Görev: Öcalan'ın sözleri üzerine yazıda "POLITIK - BRAVO" ile başlayıp "bir ilk gerçekleştiriliyor." ile biten bölümü, "Kürt tarihinde" yerine "Kürt siyasi tarihinde" koyarak yeniden yazın.

=== Yazıdan bölüm ===

10 Temmuz 2011 Pazar

POLITIK - BRAVO BÜYÜK USTAYA

BRAVO  BÜYÜK  USTAYA

Şu sözler Abdullah Öcalan'a aittir ve Taraf Gazetesinde yayınlaşmıştır. Bu sözler ne AKP'li herhangi bir yetkili ne de Büyük Usta tarafından yalanlanmamıştır.
"Yaptığımız temaslar artık bir görüşmeyi aşmış, bir ortaklaşma ve sözleşme düzeyindedir ki bu Kürt tarihinde bir ilktir."

AKP'lilerin, AKP'ye oy verenlerin ve Cumhuriyet'in Savcılarının daha iyi anlamaları için Öcalan'ın söylediği bu cümleyi biraz daha açalım;
*Recep Tayyip Erdoğan sayesinde Kürt tarihinde bir ilk gerçekleştiriliyor.
*Recep Tayyip Erdoğan'la,  PKK artık ortak konumundadır.
*Recep Tayyip Erdoğan'la yapılan pazarlık ve müzakereler sonucunda mutabakata varılmış ve sözleşme yapma boyutuna gelinmiştir…
 

Türk Tarihini iyi incelediğimizde şu gerçek, bazı dönemlerde hep karşımıza çıkmıştır;
Türk'e, Türkiye'ye karşı yapılan her kalkışmada, her silahlı isyanda;  
Bölücü-Kürtçüler ile kutsal dinimizi kullanmaktan utanmayan Hilafet ve Şeriat özlemcileri dinci yobazlar, birlikte hareket etmişlerdir. Bu tespit, tarihi olaylarla defalarca yaşanmış bir gerçektir.

Daha geçen hafta bunun en son örneğini yaşadık.
Kürtçü-Bölücü örgüt PKK'nın siyasi kanadı olan "BDP"  ile Hilafet ve Şeriat taraftarı Hizbullah terör örgütünün legal temsilcisi "Mustazaf-Der" beraberce,  Kürtçü-Bölücü elebaşı Şeyh Said'i anma töreni düzenlediler!...

Bu toplantıda konuşulanlara geçmeden önce, özellikle genç arkadaşlarımıza  "Şeyh Said" ile özet bilgi verelim;
Şeyh Sait; Türkiye Cumhuriyeti'nin kurulmasından 15 ay kadar sonra, devleti yıkmak için çok büyük bir isyan başlatan bir bölücüdür. O sırada Türkiye; Musul'u sınırlarımız içine katmaya çalışıyordu.

=== Gösterilen malzeme ===

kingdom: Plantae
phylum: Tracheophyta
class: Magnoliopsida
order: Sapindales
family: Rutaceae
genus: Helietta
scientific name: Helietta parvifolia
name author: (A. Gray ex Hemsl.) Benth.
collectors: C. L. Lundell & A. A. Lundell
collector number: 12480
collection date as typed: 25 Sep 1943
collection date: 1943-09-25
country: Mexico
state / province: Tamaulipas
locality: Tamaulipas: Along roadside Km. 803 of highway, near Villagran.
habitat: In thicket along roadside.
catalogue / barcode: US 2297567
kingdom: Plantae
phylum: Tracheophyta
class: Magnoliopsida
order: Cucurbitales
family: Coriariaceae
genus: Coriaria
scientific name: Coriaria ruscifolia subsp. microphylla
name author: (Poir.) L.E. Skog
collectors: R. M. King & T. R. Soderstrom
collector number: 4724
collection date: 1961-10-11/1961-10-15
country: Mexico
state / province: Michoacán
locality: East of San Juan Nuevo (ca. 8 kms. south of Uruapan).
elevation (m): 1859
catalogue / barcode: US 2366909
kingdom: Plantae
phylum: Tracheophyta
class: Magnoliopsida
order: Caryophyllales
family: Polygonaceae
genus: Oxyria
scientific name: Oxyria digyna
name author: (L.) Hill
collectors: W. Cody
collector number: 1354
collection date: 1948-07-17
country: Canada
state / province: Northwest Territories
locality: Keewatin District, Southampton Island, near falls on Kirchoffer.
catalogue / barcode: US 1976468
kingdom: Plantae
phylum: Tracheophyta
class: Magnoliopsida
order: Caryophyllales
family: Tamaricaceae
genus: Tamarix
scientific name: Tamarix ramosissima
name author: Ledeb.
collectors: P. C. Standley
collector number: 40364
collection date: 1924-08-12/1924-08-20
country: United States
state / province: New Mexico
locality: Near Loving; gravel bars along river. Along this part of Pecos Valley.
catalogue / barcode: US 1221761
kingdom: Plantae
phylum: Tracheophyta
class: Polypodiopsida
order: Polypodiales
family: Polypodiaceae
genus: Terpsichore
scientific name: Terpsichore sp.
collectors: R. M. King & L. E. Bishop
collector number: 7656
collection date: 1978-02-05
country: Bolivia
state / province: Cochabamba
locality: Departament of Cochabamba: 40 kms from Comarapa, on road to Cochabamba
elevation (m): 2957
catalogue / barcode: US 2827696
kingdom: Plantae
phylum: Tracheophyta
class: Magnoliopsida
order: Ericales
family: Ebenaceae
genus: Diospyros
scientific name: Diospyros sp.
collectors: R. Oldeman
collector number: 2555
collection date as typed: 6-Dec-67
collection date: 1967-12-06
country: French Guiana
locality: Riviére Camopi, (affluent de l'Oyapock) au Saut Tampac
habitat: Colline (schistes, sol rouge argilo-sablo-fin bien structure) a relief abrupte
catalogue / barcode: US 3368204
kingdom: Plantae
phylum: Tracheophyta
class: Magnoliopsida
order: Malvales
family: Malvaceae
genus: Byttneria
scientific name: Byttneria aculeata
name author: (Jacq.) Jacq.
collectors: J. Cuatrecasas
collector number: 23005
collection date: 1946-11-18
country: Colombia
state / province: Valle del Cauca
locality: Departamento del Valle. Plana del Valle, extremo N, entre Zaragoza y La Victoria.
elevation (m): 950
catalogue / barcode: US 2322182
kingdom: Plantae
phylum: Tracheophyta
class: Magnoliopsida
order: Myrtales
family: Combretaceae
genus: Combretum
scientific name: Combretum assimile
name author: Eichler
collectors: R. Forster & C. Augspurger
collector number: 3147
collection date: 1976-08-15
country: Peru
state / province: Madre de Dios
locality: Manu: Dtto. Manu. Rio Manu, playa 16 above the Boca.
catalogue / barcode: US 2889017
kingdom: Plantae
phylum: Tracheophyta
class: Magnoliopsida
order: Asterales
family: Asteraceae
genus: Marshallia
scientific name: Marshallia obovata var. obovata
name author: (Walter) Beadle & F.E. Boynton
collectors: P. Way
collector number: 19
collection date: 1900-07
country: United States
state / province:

===

Tam cevap:
POLITIK - BRAVO BÜYÜK USTAYA

BRAVO  BÜYÜK  USTAYA

Şu sözler Abdullah Öcalan'a aittir ve Taraf Gazetesinde yayınlaşmıştır. Bu sözler ne AKP'li herhangi bir yetkili ne de Büyük Usta tarafından yalanlanmamıştır.
"Yaptığımız temaslar artık bir görüşmeyi aşmış, bir ortaklaşma ve sözleşme düzeyindedir ki bu Kürt siyasi tarihinde bir ilktir."

AKP'lilerin, AKP'ye oy verenlerin ve Cumhuriyet'in Savcılarının daha iyi anlamaları için Öcalan'ın söylediği bu cümleyi biraz daha açalım;
*Recep Tayyip Erdoğan sayesinde Kürt siyasi tarihinde bir ilk gerçekleştiriliyor.